I still get nostalgic for that strange place of creative bliss that I’ve only found a few times in my own mind, yet, I’d never really thought about the flipside of this coin until I heard the unusual story of Henry Darger.
Henry spent the rest of his life avoiding people and cloistering himself away in his room. For many decades he was a lowly janitor who kept to himself and didn’t engage in conversations. It wasn’t until a few weeks before his death, his neighbors and landlords found that he’d spent years of his after-work hours typing an immense novel illustrated with full-color drawings, huge paintings, and even a detailed memoir of his life. In his novel and his drawings, he created a world where little girls could fight back against their attackers, where children’s innocence was valued; something he knew from personal experience was not appreciated in the world around him.

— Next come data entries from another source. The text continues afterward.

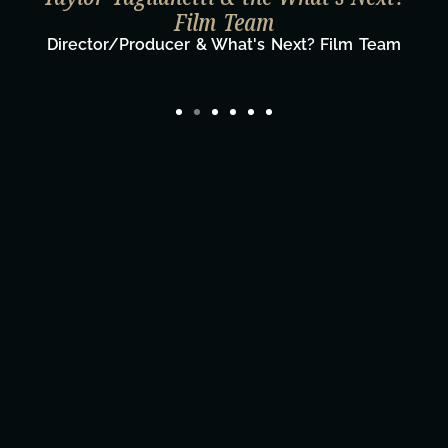
Film Team
Director/Producer & What's Next? Film Team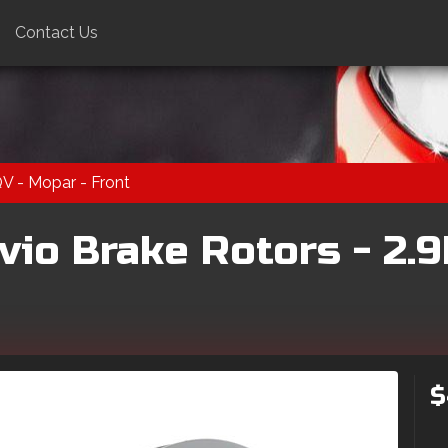
Contact Us
QV - Mopar - Front
vio Brake Rotors - 2.9
$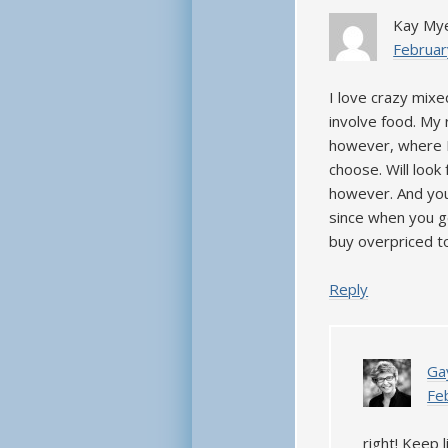
Kay My
Februar
I love crazy mixe
involve food. My 
however, where I
choose. Will look
however. And you
since when you ge
buy overpriced t
Reply
Ga
Fe
right! Keep 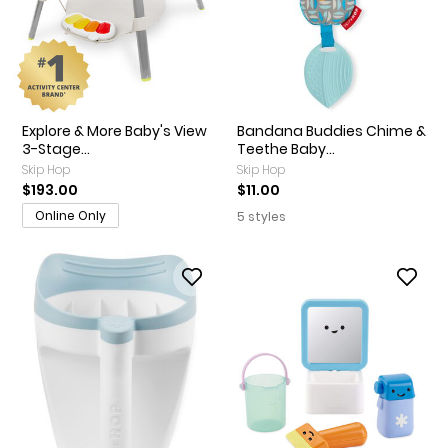
Explore & More Baby's View
Bandana Buddies Chime &
3-Stage...
Teethe Baby...
Skip Hop
Skip Hop
$193.00
$11.00
Online Only
5 styles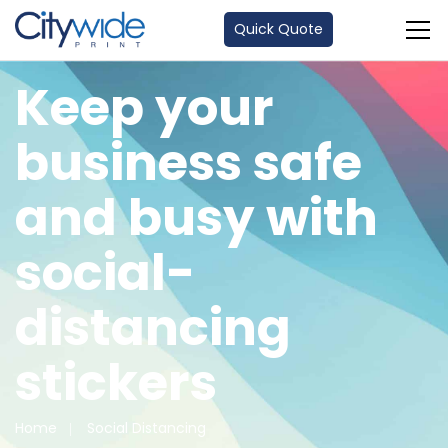
Quick Quote
Keep your
business safe
and busy with
social-
distancing
stickers
Home
Social Distancing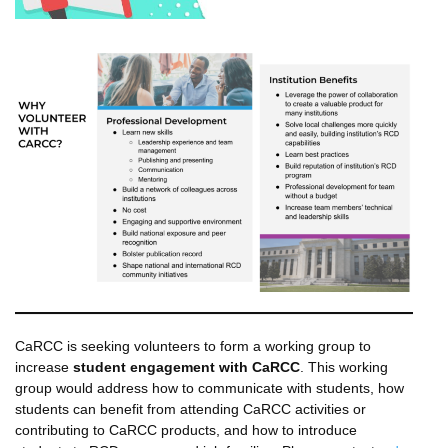
CaRCC is seeking volunteers to form a working group to
increase
student engagement with CaRCC
. This working
group would address how to communicate with students, how
students can benefit from attending CaRCC activities or
contributing to CaRCC products, and how to introduce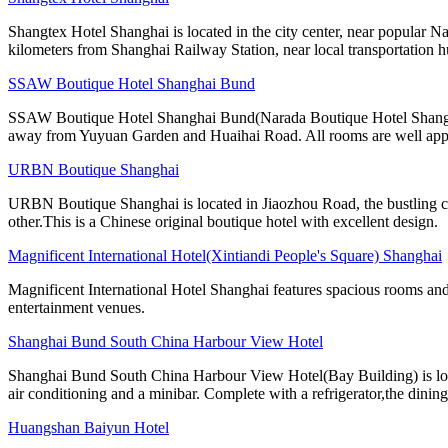
Shangtex Hotel Shanghai is located in the city center, near popular Nan
kilometers from Shanghai Railway Station, near local transportation h
SSAW Boutique Hotel Shanghai Bund
SSAW Boutique Hotel Shanghai Bund(Narada Boutique Hotel Shanghai Yu
away from Yuyuan Garden and Huaihai Road. All rooms are well app
URBN Boutique Shanghai
URBN Boutique Shanghai is located in Jiaozhou Road, the bustling cen
other.This is a Chinese original boutique hotel with excellent design.
Magnificent International Hotel(Xintiandi People's Square) Shanghai
Magnificent International Hotel Shanghai features spacious rooms and 
entertainment venues.
Shanghai Bund South China Harbour View Hotel
Shanghai Bund South China Harbour View Hotel(Bay Building) is locate
air conditioning and a minibar. Complete with a refrigerator,the dining
Huangshan Baiyun Hotel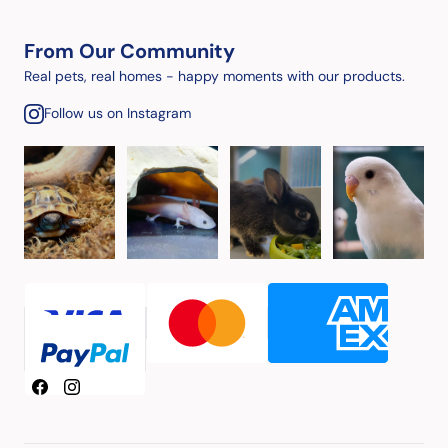
From Our Community
Real pets, real homes - happy moments with our products.
Follow us on Instagram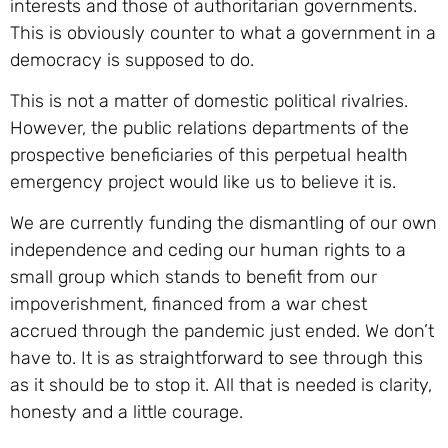
interests and those of authoritarian governments.
This is obviously counter to what a government in a
democracy is supposed to do.
This is not a matter of domestic political rivalries.
However, the public relations departments of the
prospective beneficiaries of this perpetual health
emergency project would like us to believe it is.
We are currently funding the dismantling of our own
independence and ceding our human rights to a
small group which stands to benefit from our
impoverishment, financed from a war chest
accrued through the pandemic just ended. We don’t
have to. It is as straightforward to see through this
as it should be to stop it. All that is needed is clarity,
honesty and a little courage.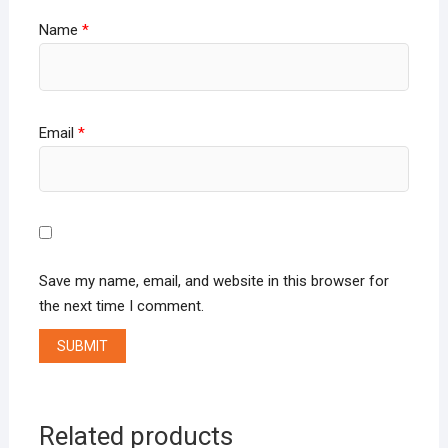
Name
*
Email
*
Save my name, email, and website in this browser for
the next time I comment.
Related products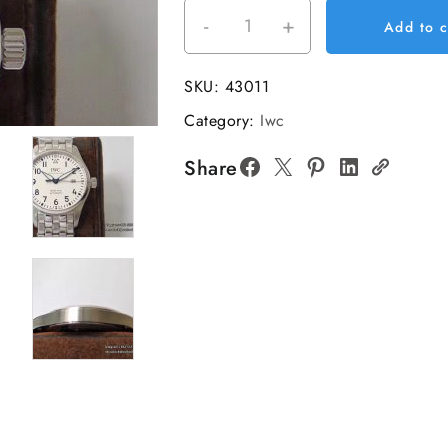
-
+
IWC
Add to c
Pilot
Mark
SKU:
43011
XVIII
Category:
Iwc
40mm
IW327012
Share
White
Dial
SS
Bracelet
V7F
A2892
quantity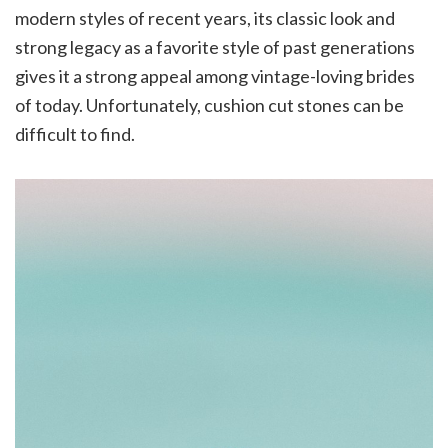
modern styles of recent years, its classic look and
strong legacy as a favorite style of past generations
gives it a strong appeal among vintage-loving brides
of today. Unfortunately, cushion cut stones can be
difficult to find.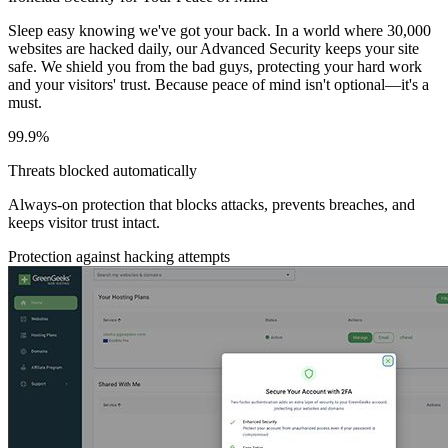
Sleep easy knowing we've got your back. In a world where 30,000
websites are hacked daily, our Advanced Security keeps your site
safe. We shield you from the bad guys, protecting your hard work
and your visitors' trust. Because peace of mind isn't optional—it's a
must.
99.9%
Threats blocked automatically
Always-on protection that blocks attacks, prevents breaches, and
keeps visitor trust intact.
Protection against hacking attempts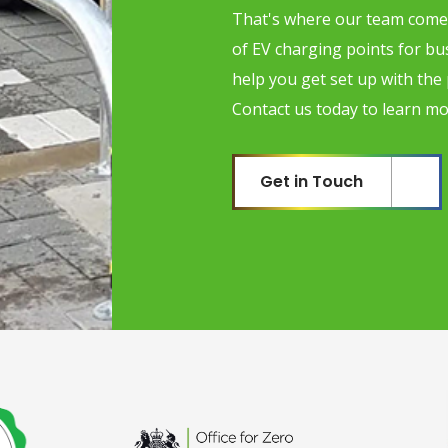
That's where our team comes
of EV charging points for b
help you get set up with the
Contact us today to learn mo
Get in Touch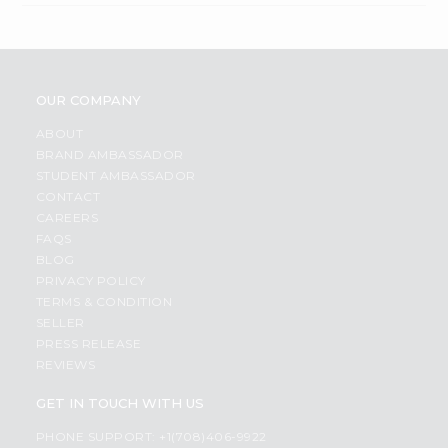
OUR COMPANY
ABOUT
BRAND AMBASSADOR
STUDENT AMBASSADOR
CONTACT
CAREERS
FAQS
BLOG
PRIVACY POLICY
TERMS & CONDITION
SELLER
PRESS RELEASE
REVIEWS
GET IN TOUCH WITH US
PHONE SUPPORT: +1(708)406-9922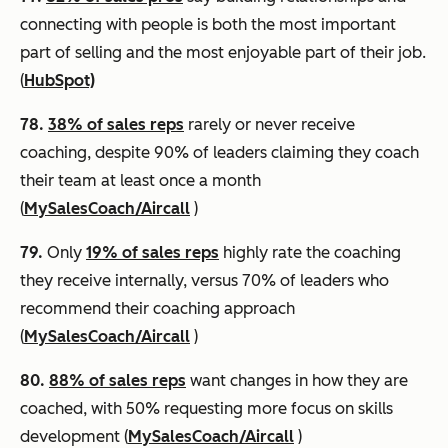
connecting with people is both the most important
part of selling and the most enjoyable part of their job.
(
HubSpot)
78.
38% of sales reps
rarely or never receive
coaching, despite 90% of leaders claiming they coach
their team at least once a month
(
MySalesCoach/Aircall
)
79.
Only
19% of sales reps
highly rate the coaching
they receive internally, versus 70% of leaders who
recommend their coaching approach
(
MySalesCoach/Aircall
)
80.
88% of sales reps
want changes in how they are
coached, with 50% requesting more focus on skills
development (
MySalesCoach/Aircall
)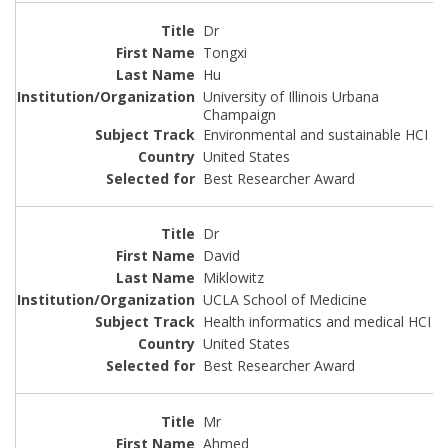
Dr
Tongxi
Hu
University of Illinois Urbana
Champaign
Environmental and sustainable HCI
United States
Best Researcher Award
Dr
David
Miklowitz
UCLA School of Medicine
Health informatics and medical HCI
United States
Best Researcher Award
Mr
Ahmed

He always wished he could protect children from the evil world, as news of crimes against children would assault him from his daily newspapers. The story of his truly magnum opus is much too detailed and multi-faceted to do much justice right now, which is why I highly recommend this incredible documentary.
It really made me think about the whole idea of cutting yourself off from the world to do art. It seems like Darger didn’t completely choose his lifestyle: he was, in a way, creating to survive. Darger went through so much in his life. Though he no doubt enjoyed creating his world, many times in his documentary, he confessed to his journal in so many words that he was lonely. In our world he was a poor, hopeless janitor keeping people at arm’s length, but in his world, his characters were his friends and he was the hero: the lord of his own realm.
His landlady said that the world he created was his life, and as soon as he left his room when his health began to fade, his life was severed, and he had no reason to live anymore.
This topic is so fascinating. If I weren’t so exhausted, I know I would write more.
Darger has left an incredible legacy of unusual, whimsical art and the mystery of his strange, compelling life. Anyone who has felt the burning passion to create, and a fury of injustice at the world can understand the power and the pain he poured into his work. Yet, I still wonder: is being a tortured soul worth it for the art’s sake, if there is no one to share it with in the end?